EXCERPTED DATA:
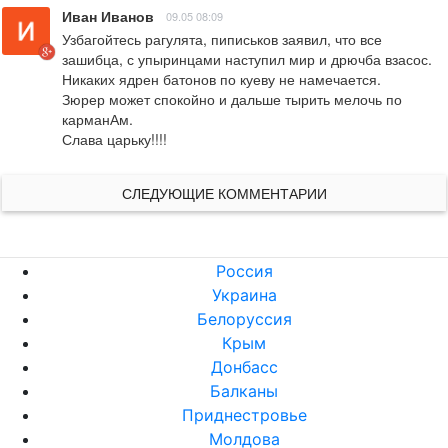
Иван Иванов
09.05 08:09
Узбагойтесь рагулята, пиписьков заявил, что все 
зашибца, с упыринцами наступил мир и дрючба взасос. 

Никаких ядрен батонов по куеву не намечается.

Зюрер может спокойно и дальше тырить мелочь по 
карманАм.

Слава царьку!!!!
СЛЕДУЮЩИЕ КОММЕНТАРИИ
Россия
Украина
Белоруссия
Крым
Донбасс
Балканы
Приднестровье
Молдова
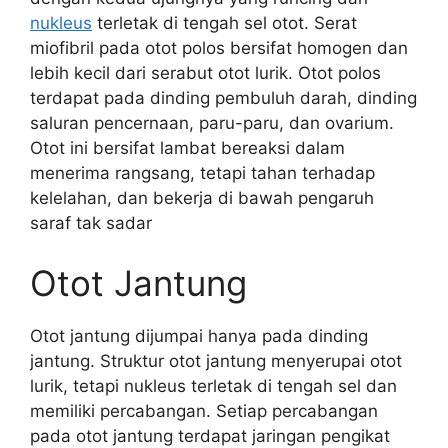
nukleus
terletak di tengah sel otot. Serat
miofibril pada otot polos bersifat homogen dan
lebih kecil dari serabut otot lurik. Otot polos
terdapat pada dinding pembuluh darah, dinding
saluran pencernaan, paru-paru, dan ovarium.
Otot ini bersifat lambat bereaksi dalam
menerima rangsang, tetapi tahan terhadap
kelelahan, dan bekerja di bawah pengaruh
saraf tak sadar
Otot Jantung
Otot jantung dijumpai hanya pada dinding
jantung. Struktur otot jantung menyerupai otot
lurik, tetapi nukleus terletak di tengah sel dan
memiliki percabangan. Setiap percabangan
pada otot jantung terdapat jaringan pengikat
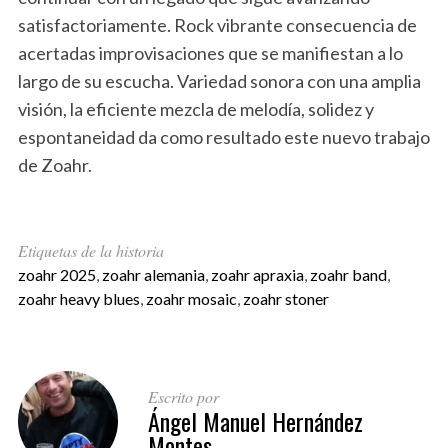
satisfactoriamente. Rock vibrante consecuencia de
acertadas improvisaciones que se manifiestan a lo
largo de su escucha. Variedad sonora con una amplia
visión, la eficiente mezcla de melodía, solidez y
espontaneidad da como resultado este nuevo trabajo
de Zoahr.
Etiquetas de la historia
zoahr 2025
,
zoahr alemania
,
zoahr apraxia
,
zoahr band
,
zoahr heavy blues
,
zoahr mosaic
,
zoahr stoner
Escrito por
Ángel Manuel Hernández
Montes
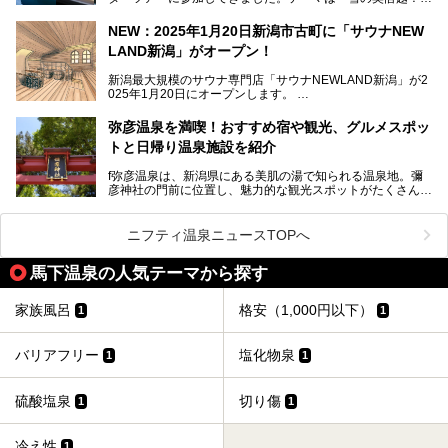
浴と温浴で調うリトリート」。
NEW：2025年1月20日新潟市古町に「サウナNEW
温泉ライターとして「温浴」は頻繁に体験していますが、
LAND新潟」がオープン！
「音浴」とは果たしてどんな体験なのでしょう？とても気に
なります。
新潟最大規模のサウナ専門店「サウナNEWLAND新潟」が2
025年1月20日にオープンします。
古町はかつて港町として栄えていた日本海有数の花街。この
街に再び笑顔と賑わいを取り戻し、新たなランドマークとし
なお、宿泊した温泉は日帰り入浴もできる秘湯「越後田中温
弥彦温泉を満喫！おすすめ宿や観光、グルメスポッ
て地域活性化を目指します。
泉 しなの荘」です。こちらについても詳しく紹介します。
トと日帰り温泉施設を紹介
サウナ室のテーマは「海賊船」‥⁉ ユニークなサウナ室を
含む３つのポイントをご紹介！
───
f弥彦温泉は、新潟県にある美肌の湯で知られる温泉地。彌
彦神社の門前に位置し、魅力的な観光スポットがたくさんあ
提供元：一般社団法人 雪国観光舎【PR】
ります。
この記事は一般社団法人 雪国観光舎のPRレポート記事で
この記事では、弥彦温泉の宿泊に最適なおすすめ宿や、日帰
ニフティ温泉ニュースTOPへ
す。
り施設、グルメスポット、弥彦の自然を堪能できる観光スポ
ットをご紹介します。初めての弥彦温泉旅行を計画している
馬下温泉の人気テーマから探す
方に向けて、弥彦温泉の魅力を存分にお伝えしますので、ぜ
ひ参考にしてみてくださいね！
家族風呂
格安（1,000円以下）
1
1
バリアフリー
塩化物泉
1
1
硫酸塩泉
切り傷
1
1
冷え性
1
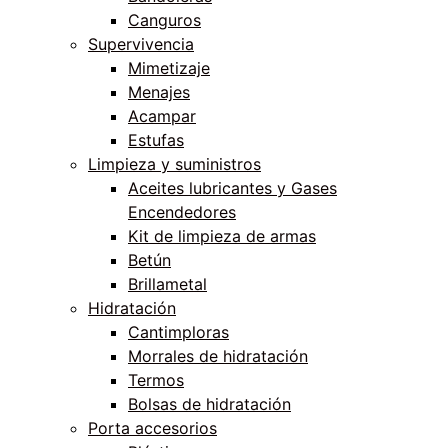
Canguros
Supervivencia
Mimetizaje
Menajes
Acampar
Estufas
Limpieza y suministros
Aceites lubricantes y Gases
Encendedores
Kit de limpieza de armas
Betún
Brillametal
Hidratación
Cantimploras
Morrales de hidratación
Termos
Bolsas de hidratación
Porta accesorios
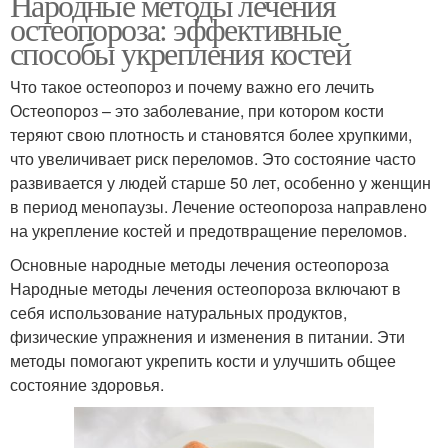
Народные методы лечения
остеопороза: эффективные
способы укрепления костей
Что такое остеопороз и почему важно его лечить
Остеопороз – это заболевание, при котором кости
теряют свою плотность и становятся более хрупкими,
что увеличивает риск переломов. Это состояние часто
развивается у людей старше 50 лет, особенно у женщин
в период менопаузы. Лечение остеопороза направлено
на укрепление костей и предотвращение переломов.
Основные народные методы лечения остеопороза
Народные методы лечения остеопороза включают в
себя использование натуральных продуктов,
физические упражнения и изменения в питании. Эти
методы помогают укрепить кости и улучшить общее
состояние здоровья.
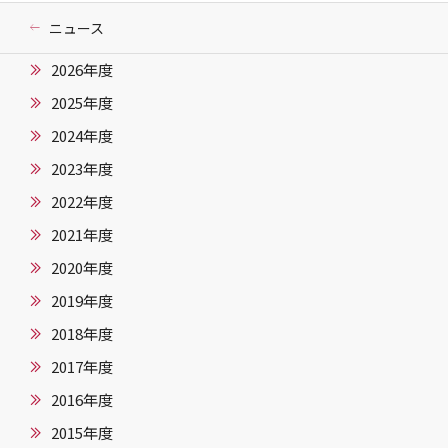
ニュース
2026年度
2025年度
2024年度
2023年度
2022年度
2021年度
2020年度
2019年度
2018年度
2017年度
2016年度
2015年度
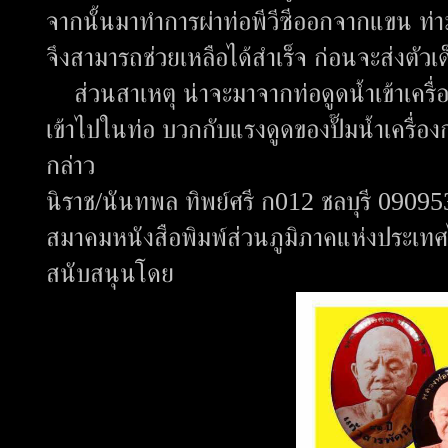
จากนั้นมาทำการผ่าท่อพีวีซีออกจากแขน ท่าม
จึงสามารถช่วยเหลือได้สำเร็จ ก่อนจะส่งตั
ส่วนสาเหตุ น่าจะมาจากท่อดูดน้ำเข้าเครื
เข้าไปในท่อ บวกกับแรงดูดของปั๊มน้ำเครื่อ
กล่าว
นิราช/นันทพล ทิพย์ศรี ก012 ชลบุรี 0909
สมาคมหนังสือพิมพ์ส่วนภูมิภาคแห่งประเท
สนับสนุนโดย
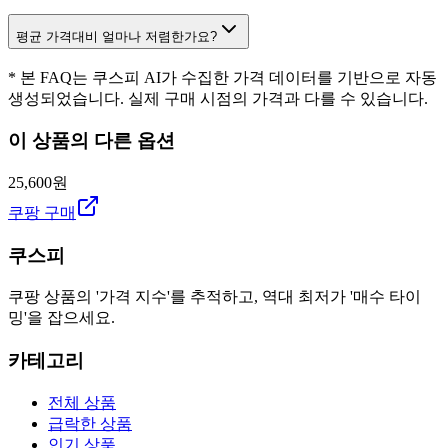
평균 가격대비 얼마나 저렴한가요?
* 본 FAQ는 쿠스피 AI가 수집한 가격 데이터를 기반으로 자동
생성되었습니다. 실제 구매 시점의 가격과 다를 수 있습니다.
이 상품의 다른 옵션
25,600원
쿠팡 구매
쿠스피
쿠팡 상품의 '가격 지수'를 추적하고, 역대 최저가 '매수 타이
밍'을 잡으세요.
카테고리
전체 상품
급락한 상품
인기 상품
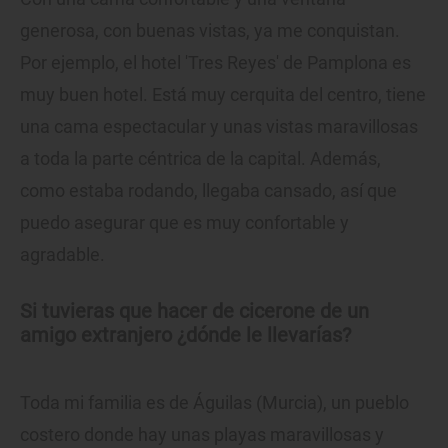
generosa, con buenas vistas, ya me conquistan.
Por ejemplo, el hotel 'Tres Reyes' de Pamplona es
muy buen hotel. Está muy cerquita del centro, tiene
una cama espectacular y unas vistas maravillosas
a toda la parte céntrica de la capital. Además,
como estaba rodando, llegaba cansado, así que
puedo asegurar que es muy confortable y
agradable.
Si tuvieras que hacer de cicerone de un
amigo extranjero ¿dónde le llevarías?
Toda mi familia es de Águilas (Murcia), un pueblo
costero donde hay unas playas maravillosas y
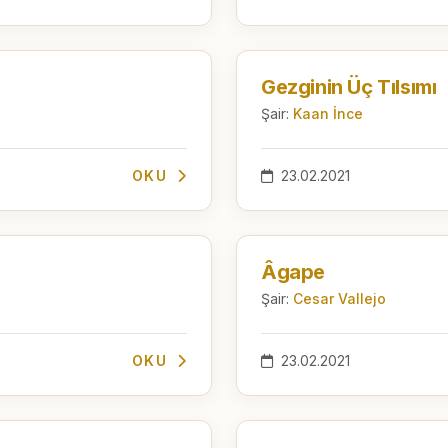
Gezginin Üç Tılsımı
Şair:
Kaan İnce
OKU
23.02.2021
Âgape
Şair:
Cesar Vallejo
OKU
23.02.2021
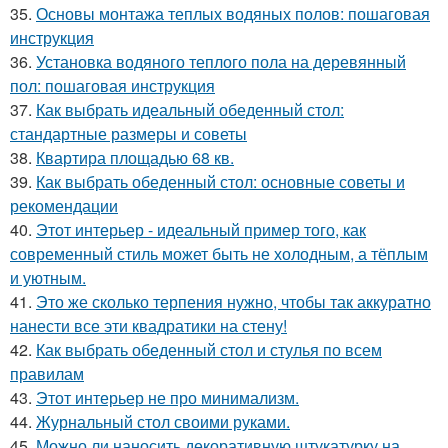
35.
Основы монтажа теплых водяных полов: пошаговая
инструкция
36.
Установка водяного теплого пола на деревянный
пол: пошаговая инструкция
37.
Как выбрать идеальный обеденный стол:
стандартные размеры и советы
38.
Квартира площадью 68 кв.
39.
Как выбрать обеденный стол: основные советы и
рекомендации
40.
Этот интерьер - идеальный пример того, как
современный стиль может быть не холодным, а тёплым
и уютным.
41.
Это же сколько терпения нужно, чтобы так аккуратно
нанести все эти квадратики на стену!
42.
Как выбрать обеденный стол и стулья по всем
правилам
43.
Этот интерьер не про минимализм.
44.
Журнальный стол своими руками.
45.
Можно ли наносить декоративную штукатурку на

PROBLEM STATEMENT: All lines that contain the word "костей" should be copied from the listing.

ANSWER TO THIS TASK:
способы укрепления костей
на укрепление костей и предотвращение переломов.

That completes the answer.